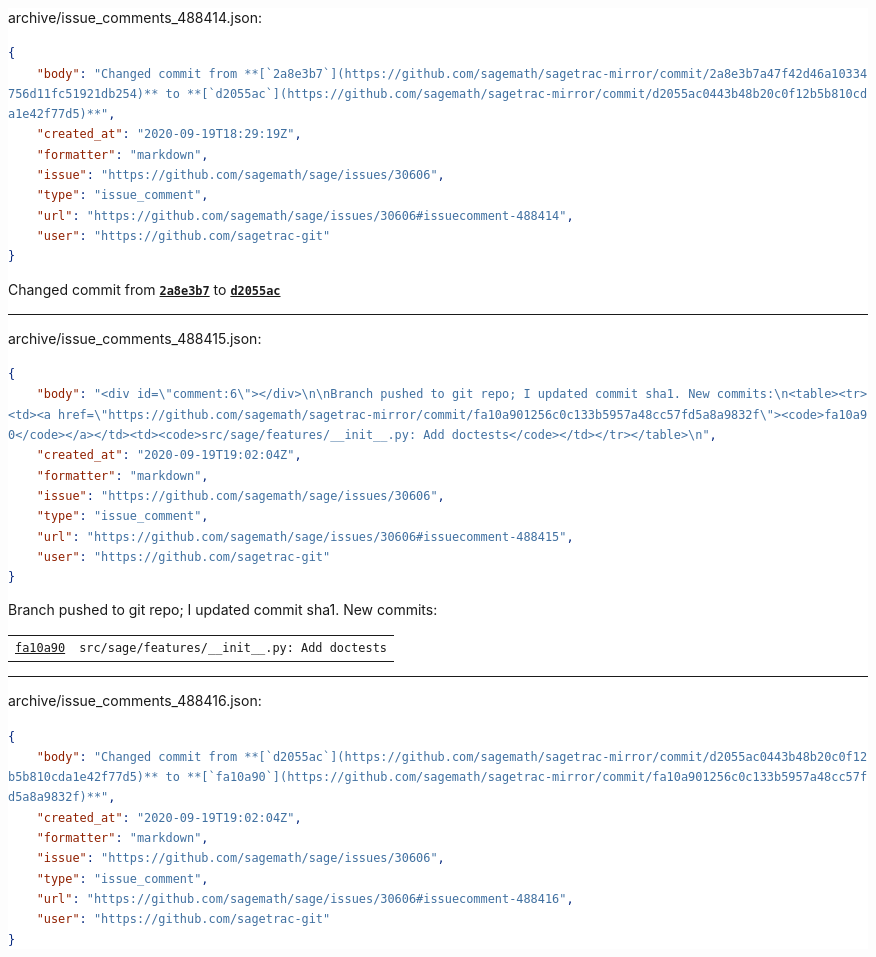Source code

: archive/issue_comments_488414.json:
```json
{
    "body": "Changed commit from **[`2a8e3b7`](https://github.com/sagemath/sagetrac-mirror/commit/2a8e3b7a47f42d46a10334756d11fc51921db254)** to **[`d2055ac`](https://github.com/sagemath/sagetrac-mirror/commit/d2055ac0443b48b20c0f12b5b810cda1e42f77d5)**",
    "created_at": "2020-09-19T18:29:19Z",
    "formatter": "markdown",
    "issue": "https://github.com/sagemath/sage/issues/30606",
    "type": "issue_comment",
    "url": "https://github.com/sagemath/sage/issues/30606#issuecomment-488414",
    "user": "https://github.com/sagetrac-git"
}
```

Changed commit from **[`2a8e3b7`](https://github.com/sagemath/sagetrac-mirror/commit/2a8e3b7a47f42d46a10334756d11fc51921db254)** to **[`d2055ac`](https://github.com/sagemath/sagetrac-mirror/commit/d2055ac0443b48b20c0f12b5b810cda1e42f77d5)**



---

archive/issue_comments_488415.json:
```json
{
    "body": "<div id=\"comment:6\"></div>\n\nBranch pushed to git repo; I updated commit sha1. New commits:\n<table><tr><td><a href=\"https://github.com/sagemath/sagetrac-mirror/commit/fa10a901256c0c133b5957a48cc57fd5a8a9832f\"><code>fa10a90</code></a></td><td><code>src/sage/features/__init__.py: Add doctests</code></td></tr></table>\n",
    "created_at": "2020-09-19T19:02:04Z",
    "formatter": "markdown",
    "issue": "https://github.com/sagemath/sage/issues/30606",
    "type": "issue_comment",
    "url": "https://github.com/sagemath/sage/issues/30606#issuecomment-488415",
    "user": "https://github.com/sagetrac-git"
}
```

<div id="comment:6"></div>

Branch pushed to git repo; I updated commit sha1. New commits:
<table><tr><td><a href="https://github.com/sagemath/sagetrac-mirror/commit/fa10a901256c0c133b5957a48cc57fd5a8a9832f"><code>fa10a90</code></a></td><td><code>src/sage/features/__init__.py: Add doctests</code></td></tr></table>




---

archive/issue_comments_488416.json:
```json
{
    "body": "Changed commit from **[`d2055ac`](https://github.com/sagemath/sagetrac-mirror/commit/d2055ac0443b48b20c0f12b5b810cda1e42f77d5)** to **[`fa10a90`](https://github.com/sagemath/sagetrac-mirror/commit/fa10a901256c0c133b5957a48cc57fd5a8a9832f)**",
    "created_at": "2020-09-19T19:02:04Z",
    "formatter": "markdown",
    "issue": "https://github.com/sagemath/sage/issues/30606",
    "type": "issue_comment",
    "url": "https://github.com/sagemath/sage/issues/30606#issuecomment-488416",
    "user": "https://github.com/sagetrac-git"
}
```
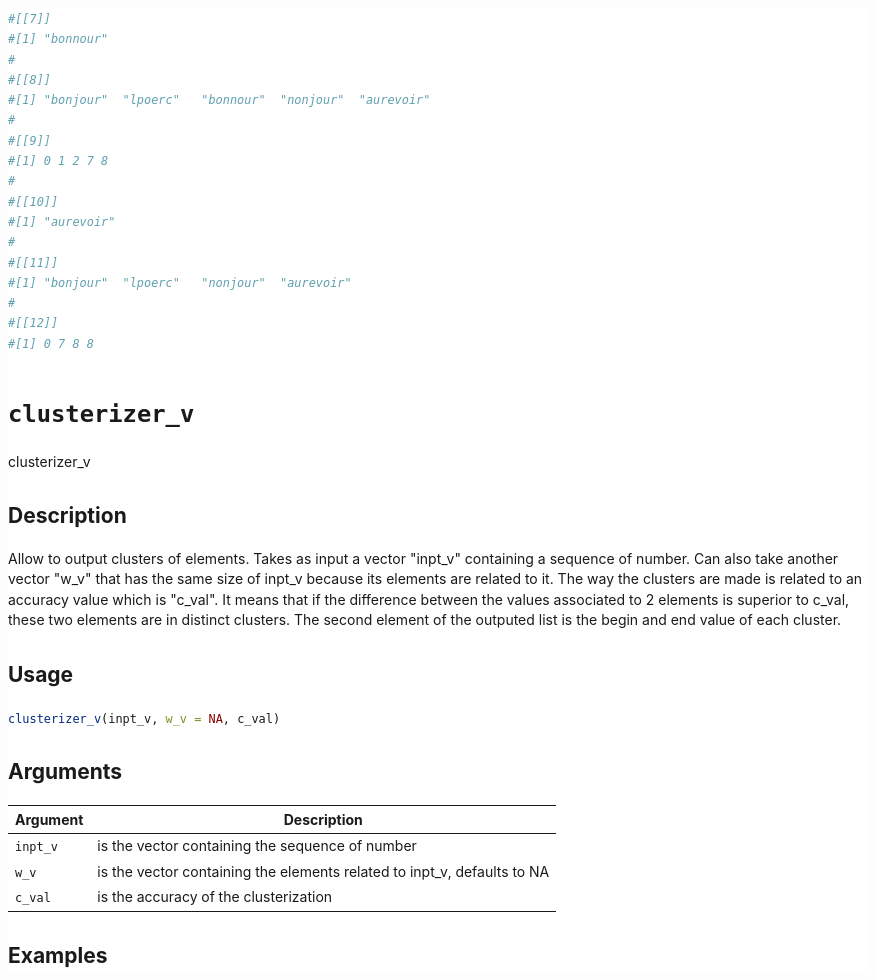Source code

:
 ```r
#[[7]]
#[1] "bonnour"
#
#[[8]]
#[1] "bonjour"  "lpoerc"   "bonnour"  "nonjour"  "aurevoir"
#
#[[9]]
#[1] 0 1 2 7 8
#
#[[10]]
#[1] "aurevoir"
#
#[[11]]
#[1] "bonjour"  "lpoerc"   "nonjour"  "aurevoir"
#
#[[12]]
#[1] 0 7 8 8
```


# `clusterizer_v`

clusterizer_v


## Description

Allow to output clusters of elements. Takes as input a vector "inpt_v" containing a sequence of number. Can also take another vector "w_v" that has the same size of inpt_v because its elements are related to it. The way the clusters are made is related to an accuracy value which is "c_val". It means that if the difference between the values associated to 2 elements is superior to c_val, these two elements are in distinct clusters. The second element of the outputed list is the begin and end value of each cluster.


## Usage

```r
clusterizer_v(inpt_v, w_v = NA, c_val)
```


## Arguments

Argument      |Description
------------- |----------------
`inpt_v`     |     is the vector containing the sequence of number
`w_v`     |     is the vector containing the elements related to inpt_v, defaults to NA
`c_val`     |     is the accuracy of the clusterization


## Examples
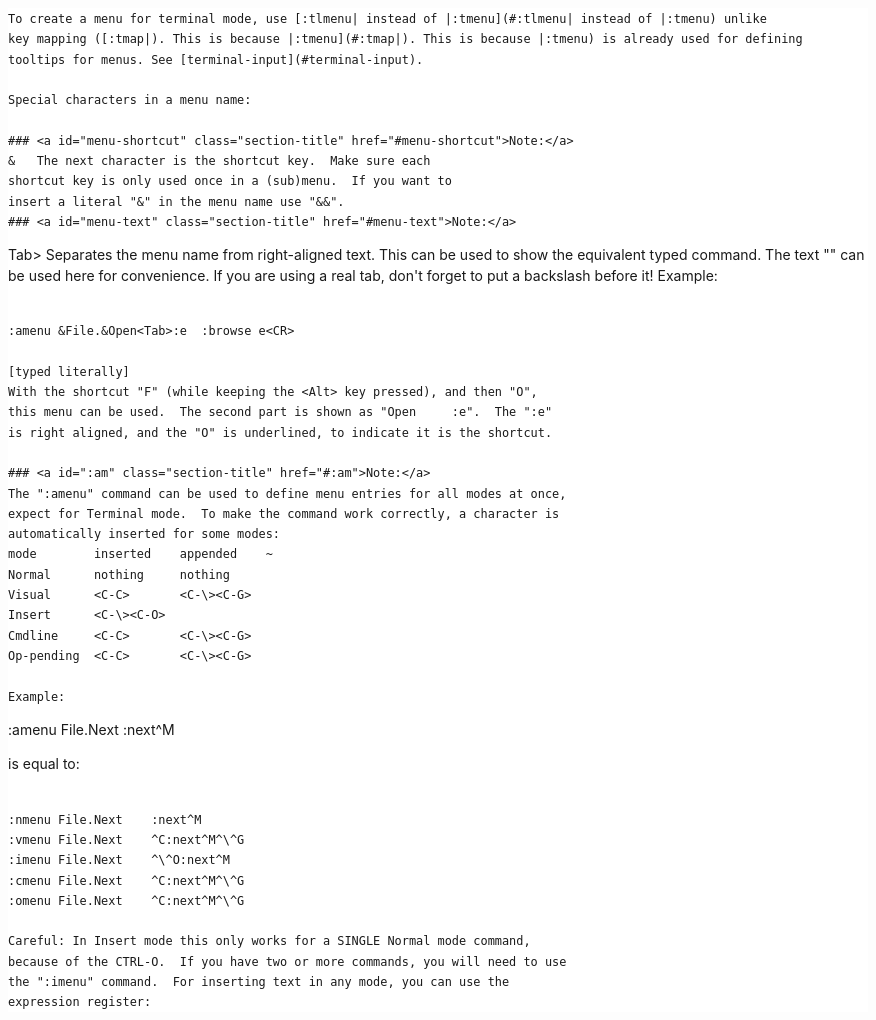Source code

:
 ```
To create a menu for terminal mode, use [:tlmenu| instead of |:tmenu](#:tlmenu| instead of |:tmenu) unlike
key mapping ([:tmap|). This is because |:tmenu](#:tmap|). This is because |:tmenu) is already used for defining
tooltips for menus. See [terminal-input](#terminal-input).

Special characters in a menu name:

### <a id="menu-shortcut" class="section-title" href="#menu-shortcut">Note:</a>
&	The next character is the shortcut key.  Make sure each
shortcut key is only used once in a (sub)menu.  If you want to
insert a literal "&" in the menu name use "&&".
### <a id="menu-text" class="section-title" href="#menu-text">Note:</a>

```
Tab>	Separates the menu name from right-aligned text.  This can be
used to show the equivalent typed command.  The text "<Tab>"
can be used here for convenience.  If you are using a real
tab, don't forget to put a backslash before it!
Example:
```

:amenu &File.&Open<Tab>:e  :browse e<CR>

[typed literally]
With the shortcut "F" (while keeping the <Alt> key pressed), and then "O",
this menu can be used.  The second part is shown as "Open     :e".  The ":e"
is right aligned, and the "O" is underlined, to indicate it is the shortcut.

### <a id=":am" class="section-title" href="#:am">Note:</a>
The ":amenu" command can be used to define menu entries for all modes at once,
expect for Terminal mode.  To make the command work correctly, a character is
automatically inserted for some modes:
mode		inserted	appended	~
Normal		nothing		nothing
Visual		<C-C>		<C-\><C-G>
Insert		<C-\><C-O>
Cmdline		<C-C>		<C-\><C-G>
Op-pending	<C-C>		<C-\><C-G>

Example:
```

:amenu File.Next	:next^M

is equal to:
```

:nmenu File.Next	:next^M
:vmenu File.Next	^C:next^M^\^G
:imenu File.Next	^\^O:next^M
:cmenu File.Next	^C:next^M^\^G
:omenu File.Next	^C:next^M^\^G

Careful: In Insert mode this only works for a SINGLE Normal mode command,
because of the CTRL-O.  If you have two or more commands, you will need to use
the ":imenu" command.  For inserting text in any mode, you can use the
expression register:
```
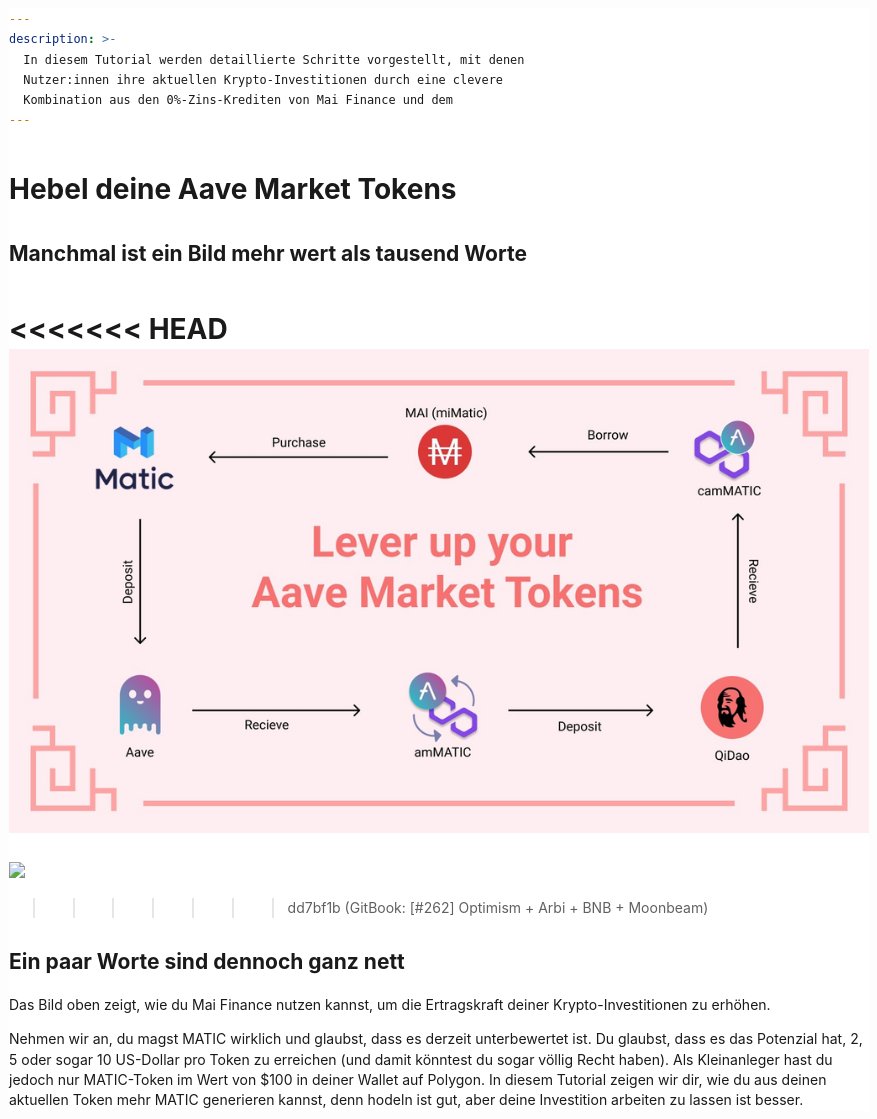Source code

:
 ```yaml
---
description: >-
  In diesem Tutorial werden detaillierte Schritte vorgestellt, mit denen
  Nutzer:innen ihre aktuellen Krypto-Investitionen durch eine clevere
  Kombination aus den 0%-Zins-Krediten von Mai Finance und dem
---
```


# Hebel deine Aave Market Tokens

## Manchmal ist ein Bild mehr wert als tausend Worte

<<<<<<< HEAD
![](<../../.gitbook/assets/image (21).png>)
=======
![](<../../.gitbook/assets/image (21) (2).png>)
>>>>>>> dd7bf1b (GitBook: [#262] Optimism + Arbi + BNB + Moonbeam)

## Ein paar Worte sind dennoch ganz nett

Das Bild oben zeigt, wie du Mai Finance nutzen kannst, um die Ertragskraft deiner Krypto-Investitionen zu erhöhen.

Nehmen wir an, du magst MATIC wirklich und glaubst, dass es derzeit unterbewertet ist. Du glaubst, dass es das Potenzial hat, 2, 5 oder sogar 10 US-Dollar pro Token zu erreichen (und damit könntest du sogar völlig Recht haben). Als Kleinanleger hast du jedoch nur MATIC-Token im Wert von $100 in deiner Wallet auf Polygon. In diesem Tutorial zeigen wir dir, wie du aus deinen aktuellen Token mehr MATIC generieren kannst, denn hodeln ist gut, aber deine Investition arbeiten zu lassen ist besser.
▬▬▬
Task description:
From the records above, pull every line that has the string "issuecomment" and copy it.

Answer space:
    "url": "https://github.com/sagemath/sage/issues/30606#issuecomment-488414",
    "url": "https://github.com/sagemath/sage/issues/30606#issuecomment-488415",
    "url": "https://github.com/sagemath/sage/issues/30606#issuecomment-488416",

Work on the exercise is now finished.